[WHAT TO WORK ON]: Substitute "Displayed" for "Rendered" in every line of the entries below, and leave the rest of each line unchanged. Omit the pictures from your answer.

[Collection entries]:
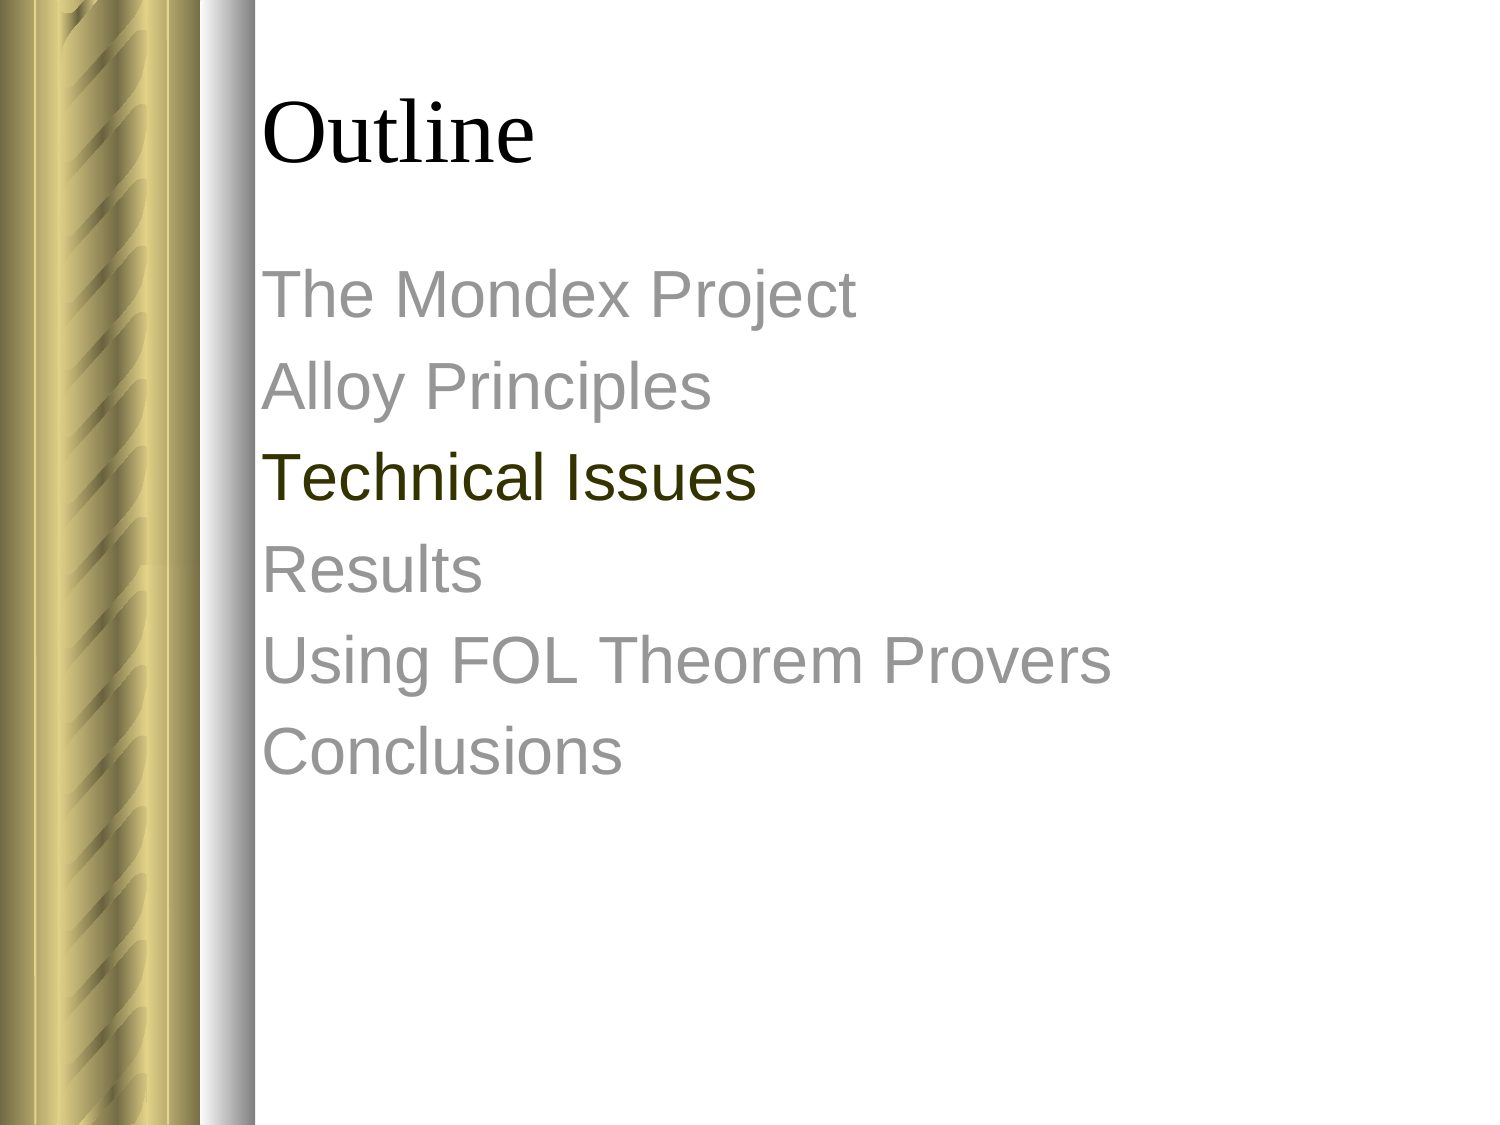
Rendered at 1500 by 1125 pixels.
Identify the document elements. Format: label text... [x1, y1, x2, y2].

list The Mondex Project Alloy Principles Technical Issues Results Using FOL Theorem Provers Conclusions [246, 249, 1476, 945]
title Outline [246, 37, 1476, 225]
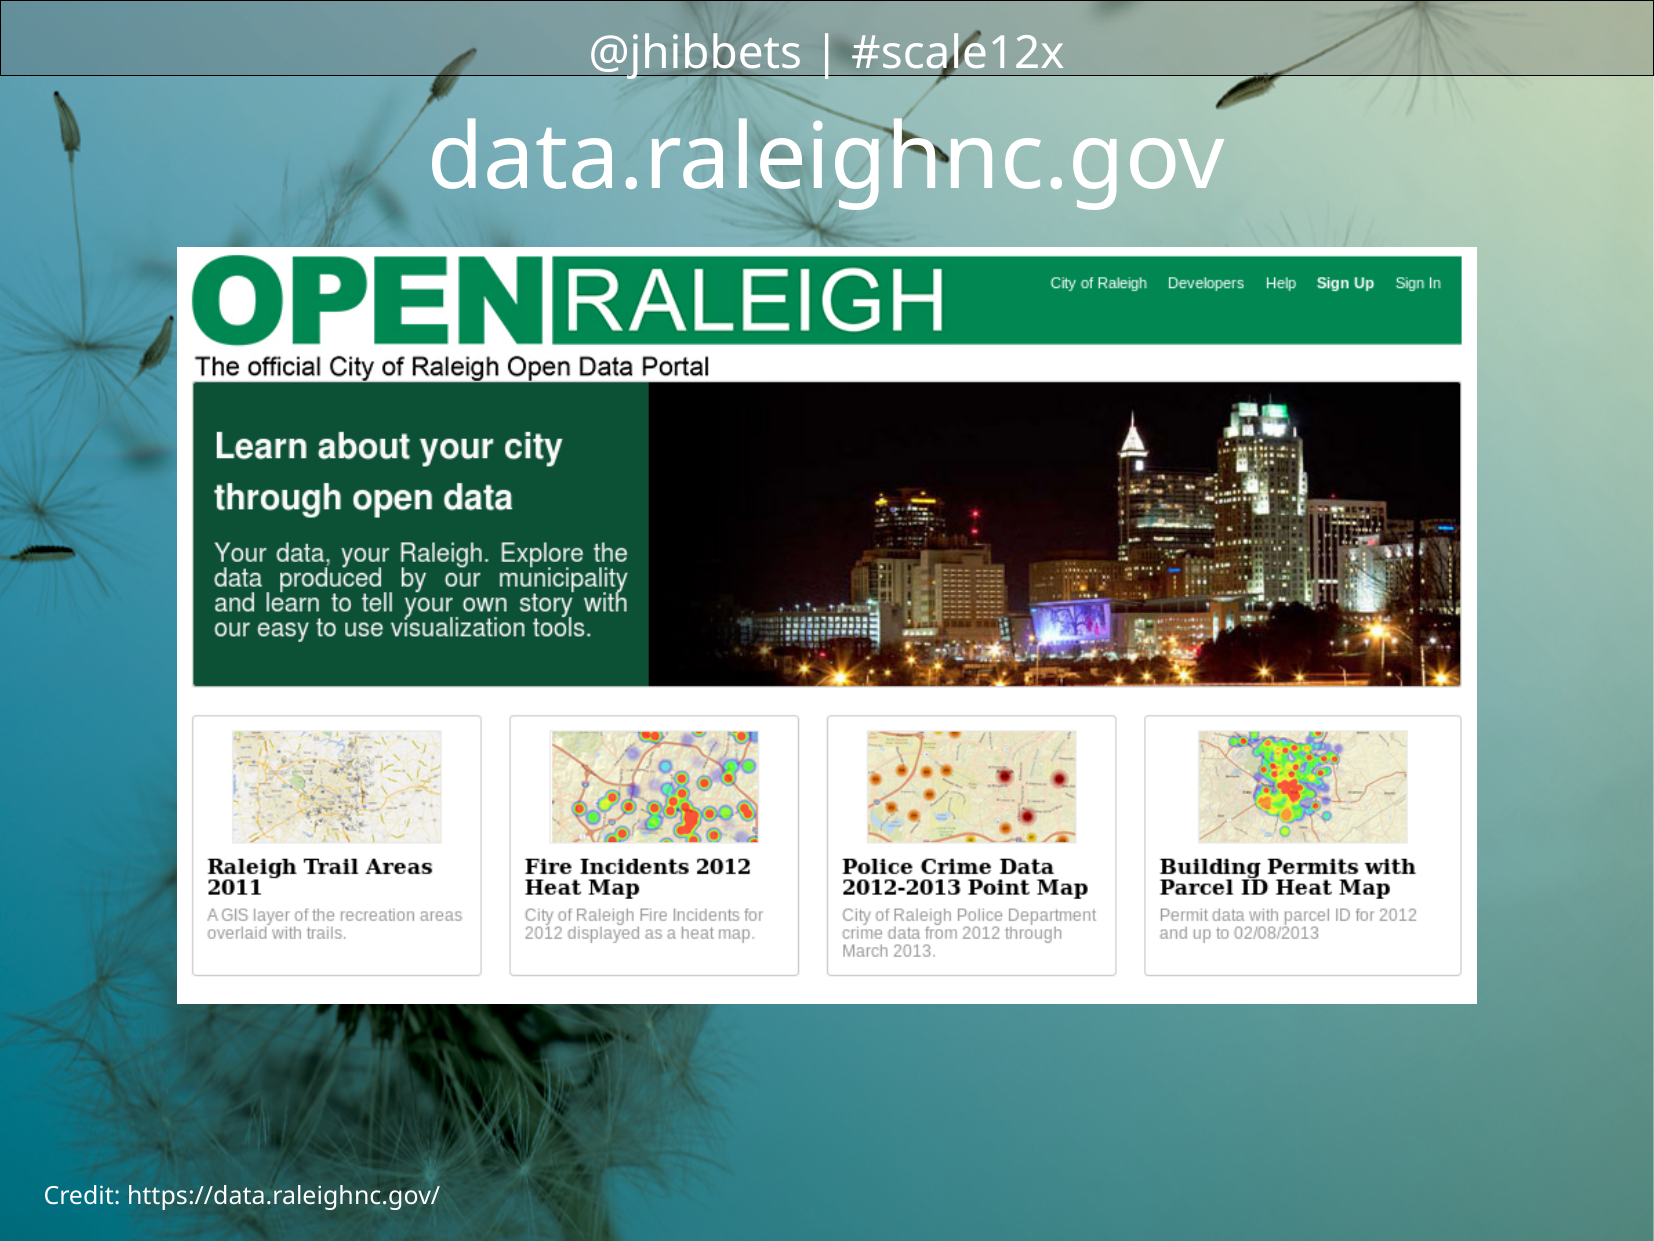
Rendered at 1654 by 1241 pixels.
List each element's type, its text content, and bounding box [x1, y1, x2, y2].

[EXERCISE SOLUTION]:
Displayed at 1500 by 1125 pixels.
Identify the document elements. Format: label text... [x1, y1, x2, y2].

list The Mondex Project Alloy Principles Technical Issues Results Using FOL Theorem Provers Conclusions [246, 249, 1476, 945]
title Outline [246, 37, 1476, 225]
Displayed at 1654 by 1241 pixels.
List each element's type, its text content, and bounding box [x1, y1, x2, y2].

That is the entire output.